EXERCISE DIRECTIONS
From the entries below, set down the lines from the one containing "typedef void *EGLConfig;" up to and including the one containing "return setError(EGL_BAD_MATCH, EGL_NO_SURFACE);", reproducing every character unchanged.

Start of GIVEN INFORMATION

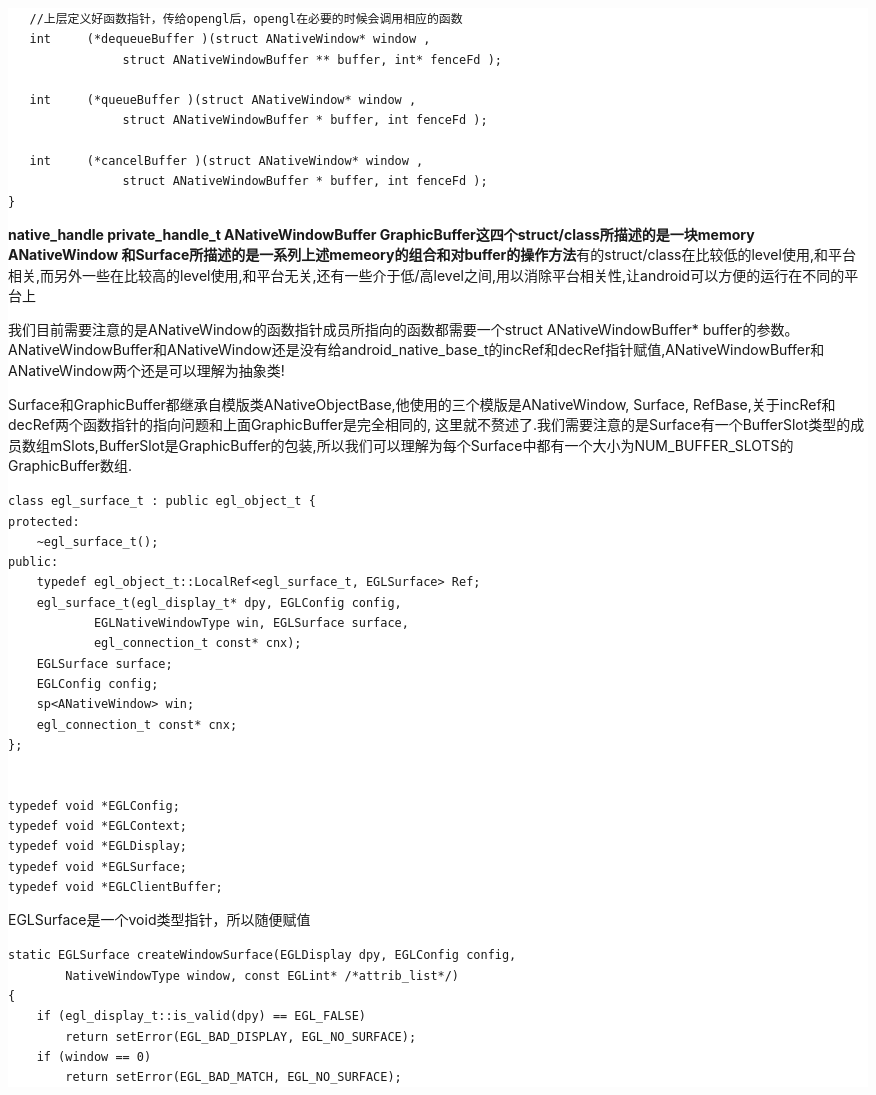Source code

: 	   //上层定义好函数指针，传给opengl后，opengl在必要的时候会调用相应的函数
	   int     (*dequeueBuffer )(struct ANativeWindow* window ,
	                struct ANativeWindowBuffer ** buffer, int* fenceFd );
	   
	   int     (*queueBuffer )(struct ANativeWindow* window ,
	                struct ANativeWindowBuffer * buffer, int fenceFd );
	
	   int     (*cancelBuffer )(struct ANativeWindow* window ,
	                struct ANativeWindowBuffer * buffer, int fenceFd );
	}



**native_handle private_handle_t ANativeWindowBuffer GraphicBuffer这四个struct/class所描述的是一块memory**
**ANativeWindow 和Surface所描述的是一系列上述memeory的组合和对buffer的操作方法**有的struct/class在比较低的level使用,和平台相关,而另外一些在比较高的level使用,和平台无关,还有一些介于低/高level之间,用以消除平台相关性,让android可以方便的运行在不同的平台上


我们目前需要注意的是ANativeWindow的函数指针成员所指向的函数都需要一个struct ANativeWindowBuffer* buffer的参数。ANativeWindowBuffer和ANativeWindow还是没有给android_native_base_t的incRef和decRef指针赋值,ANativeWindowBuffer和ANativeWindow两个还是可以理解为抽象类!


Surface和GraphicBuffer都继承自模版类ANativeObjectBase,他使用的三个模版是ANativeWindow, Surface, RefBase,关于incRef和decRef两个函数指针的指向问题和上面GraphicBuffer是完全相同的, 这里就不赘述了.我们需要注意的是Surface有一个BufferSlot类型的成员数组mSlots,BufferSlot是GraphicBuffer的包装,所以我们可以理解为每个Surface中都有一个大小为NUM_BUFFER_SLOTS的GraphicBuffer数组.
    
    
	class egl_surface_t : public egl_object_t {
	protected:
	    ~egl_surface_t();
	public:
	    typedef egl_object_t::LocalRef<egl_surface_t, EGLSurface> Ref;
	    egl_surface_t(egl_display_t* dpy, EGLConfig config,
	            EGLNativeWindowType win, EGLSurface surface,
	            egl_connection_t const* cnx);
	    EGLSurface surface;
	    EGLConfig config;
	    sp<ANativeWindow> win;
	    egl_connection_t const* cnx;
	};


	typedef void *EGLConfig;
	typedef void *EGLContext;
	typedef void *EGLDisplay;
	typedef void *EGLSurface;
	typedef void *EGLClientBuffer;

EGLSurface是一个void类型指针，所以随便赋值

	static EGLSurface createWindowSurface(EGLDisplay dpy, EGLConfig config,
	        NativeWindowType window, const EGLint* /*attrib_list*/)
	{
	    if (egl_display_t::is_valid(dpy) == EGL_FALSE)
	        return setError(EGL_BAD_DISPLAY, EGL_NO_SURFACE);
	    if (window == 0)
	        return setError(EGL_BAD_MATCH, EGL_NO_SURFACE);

End of GIVEN INFORMATION
Start of GIVEN INFORMATION

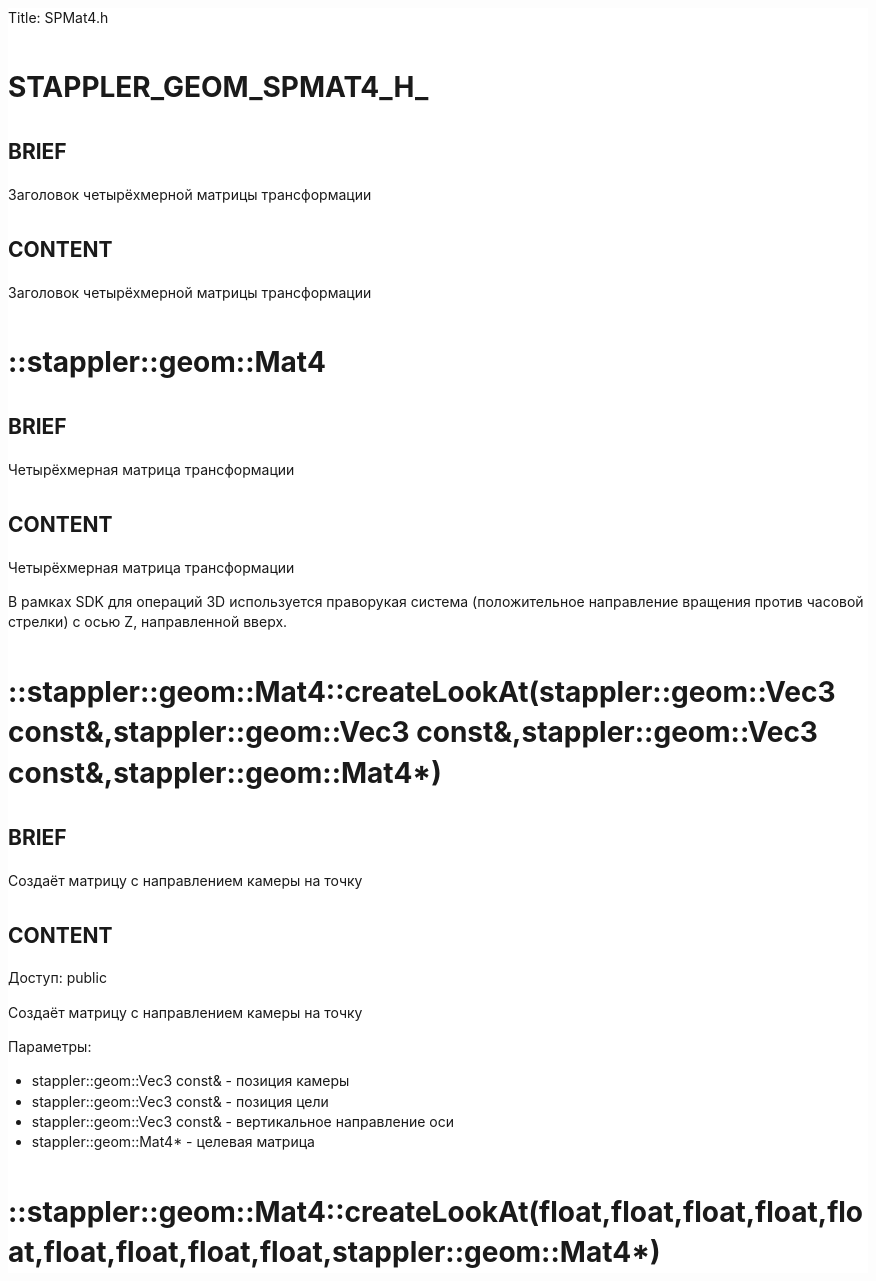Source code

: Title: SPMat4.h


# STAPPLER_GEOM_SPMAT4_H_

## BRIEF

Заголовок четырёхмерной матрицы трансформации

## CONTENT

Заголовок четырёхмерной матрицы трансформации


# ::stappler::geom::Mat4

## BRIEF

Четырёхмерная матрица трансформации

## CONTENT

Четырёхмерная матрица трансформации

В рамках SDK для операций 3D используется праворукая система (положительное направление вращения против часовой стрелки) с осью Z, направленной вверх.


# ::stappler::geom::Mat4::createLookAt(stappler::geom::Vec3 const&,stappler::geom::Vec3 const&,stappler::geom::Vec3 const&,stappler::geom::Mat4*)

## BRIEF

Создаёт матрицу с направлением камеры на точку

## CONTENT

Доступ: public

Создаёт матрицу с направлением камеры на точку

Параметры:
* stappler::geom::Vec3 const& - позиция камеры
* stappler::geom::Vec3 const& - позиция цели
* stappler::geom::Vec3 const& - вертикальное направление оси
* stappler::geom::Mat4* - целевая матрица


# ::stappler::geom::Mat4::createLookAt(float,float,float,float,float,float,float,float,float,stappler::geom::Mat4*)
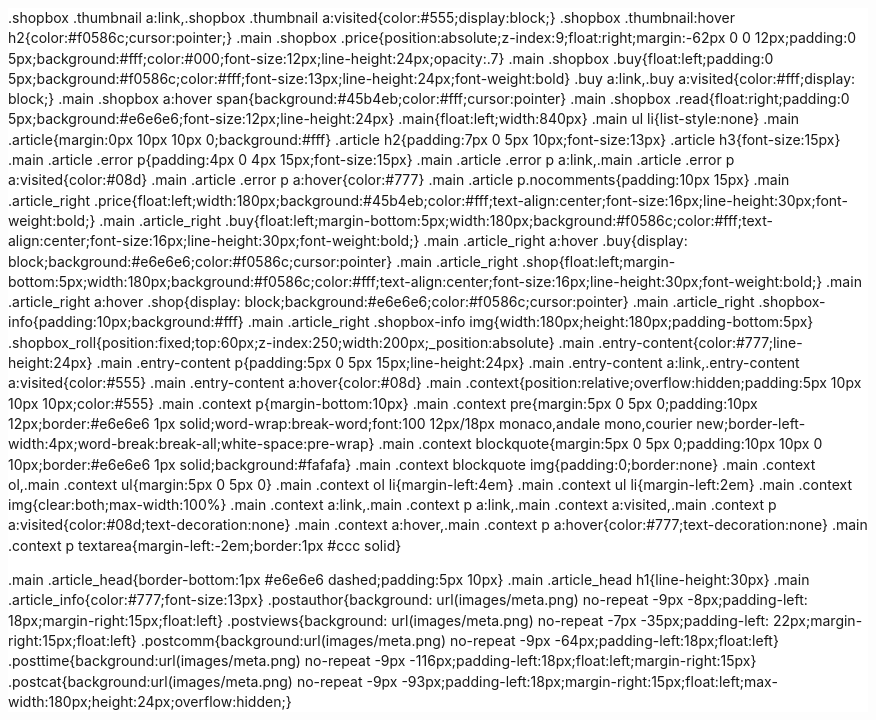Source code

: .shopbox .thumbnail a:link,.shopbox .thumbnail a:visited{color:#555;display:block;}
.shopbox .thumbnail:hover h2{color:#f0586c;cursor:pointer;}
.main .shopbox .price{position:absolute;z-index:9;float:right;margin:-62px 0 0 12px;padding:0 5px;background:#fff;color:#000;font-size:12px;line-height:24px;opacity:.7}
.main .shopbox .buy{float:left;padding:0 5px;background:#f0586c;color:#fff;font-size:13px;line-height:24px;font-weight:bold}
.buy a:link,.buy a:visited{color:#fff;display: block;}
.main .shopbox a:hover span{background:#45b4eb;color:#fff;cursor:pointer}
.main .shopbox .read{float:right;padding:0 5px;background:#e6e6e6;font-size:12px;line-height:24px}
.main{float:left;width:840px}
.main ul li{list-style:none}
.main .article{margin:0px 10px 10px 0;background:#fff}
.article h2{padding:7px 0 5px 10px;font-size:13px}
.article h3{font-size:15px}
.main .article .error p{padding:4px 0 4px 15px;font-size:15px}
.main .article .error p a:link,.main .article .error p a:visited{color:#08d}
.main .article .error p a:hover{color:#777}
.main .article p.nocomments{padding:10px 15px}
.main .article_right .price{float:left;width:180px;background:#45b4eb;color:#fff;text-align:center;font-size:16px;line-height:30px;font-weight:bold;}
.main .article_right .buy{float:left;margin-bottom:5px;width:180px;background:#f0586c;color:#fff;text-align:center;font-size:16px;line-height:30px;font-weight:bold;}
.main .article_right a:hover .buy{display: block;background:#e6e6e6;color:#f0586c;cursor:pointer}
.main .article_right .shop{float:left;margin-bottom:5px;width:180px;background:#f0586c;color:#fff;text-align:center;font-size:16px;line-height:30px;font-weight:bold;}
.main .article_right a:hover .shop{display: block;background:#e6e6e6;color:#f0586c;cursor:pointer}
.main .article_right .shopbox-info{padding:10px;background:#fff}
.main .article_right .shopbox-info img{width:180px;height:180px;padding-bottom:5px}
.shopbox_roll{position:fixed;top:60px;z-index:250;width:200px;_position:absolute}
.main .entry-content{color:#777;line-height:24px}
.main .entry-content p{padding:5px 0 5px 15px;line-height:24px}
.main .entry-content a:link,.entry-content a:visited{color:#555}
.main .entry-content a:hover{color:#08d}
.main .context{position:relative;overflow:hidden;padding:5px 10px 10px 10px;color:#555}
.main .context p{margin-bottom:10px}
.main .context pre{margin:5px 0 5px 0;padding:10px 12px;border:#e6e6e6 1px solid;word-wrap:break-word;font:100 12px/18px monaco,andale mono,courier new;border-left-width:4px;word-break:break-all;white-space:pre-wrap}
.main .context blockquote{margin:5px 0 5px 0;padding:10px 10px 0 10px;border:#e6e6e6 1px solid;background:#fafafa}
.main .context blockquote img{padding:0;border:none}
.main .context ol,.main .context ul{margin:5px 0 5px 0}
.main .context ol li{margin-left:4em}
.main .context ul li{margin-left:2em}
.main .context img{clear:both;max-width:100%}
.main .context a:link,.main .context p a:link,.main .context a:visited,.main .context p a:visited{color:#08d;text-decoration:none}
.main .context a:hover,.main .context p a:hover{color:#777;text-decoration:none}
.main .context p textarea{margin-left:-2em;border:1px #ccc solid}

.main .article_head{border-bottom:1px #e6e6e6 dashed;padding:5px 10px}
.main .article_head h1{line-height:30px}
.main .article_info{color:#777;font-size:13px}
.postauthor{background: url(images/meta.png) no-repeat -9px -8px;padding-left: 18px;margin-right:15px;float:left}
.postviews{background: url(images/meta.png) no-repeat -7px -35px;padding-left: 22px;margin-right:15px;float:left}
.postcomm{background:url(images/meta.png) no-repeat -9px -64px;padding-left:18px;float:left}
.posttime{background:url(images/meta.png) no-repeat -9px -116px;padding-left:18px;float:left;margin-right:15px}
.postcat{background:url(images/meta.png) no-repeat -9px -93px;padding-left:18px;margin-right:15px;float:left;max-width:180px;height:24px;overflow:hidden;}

End of GIVEN INFORMATION

EXERCISE OUTPUT
	typedef void *EGLConfig;
	typedef void *EGLContext;
	typedef void *EGLDisplay;
	typedef void *EGLSurface;
	typedef void *EGLClientBuffer;

EGLSurface是一个void类型指针，所以随便赋值

	static EGLSurface createWindowSurface(EGLDisplay dpy, EGLConfig config,
	        NativeWindowType window, const EGLint* /*attrib_list*/)
	{
	    if (egl_display_t::is_valid(dpy) == EGL_FALSE)
	        return setError(EGL_BAD_DISPLAY, EGL_NO_SURFACE);
	    if (window == 0)
	        return setError(EGL_BAD_MATCH, EGL_NO_SURFACE);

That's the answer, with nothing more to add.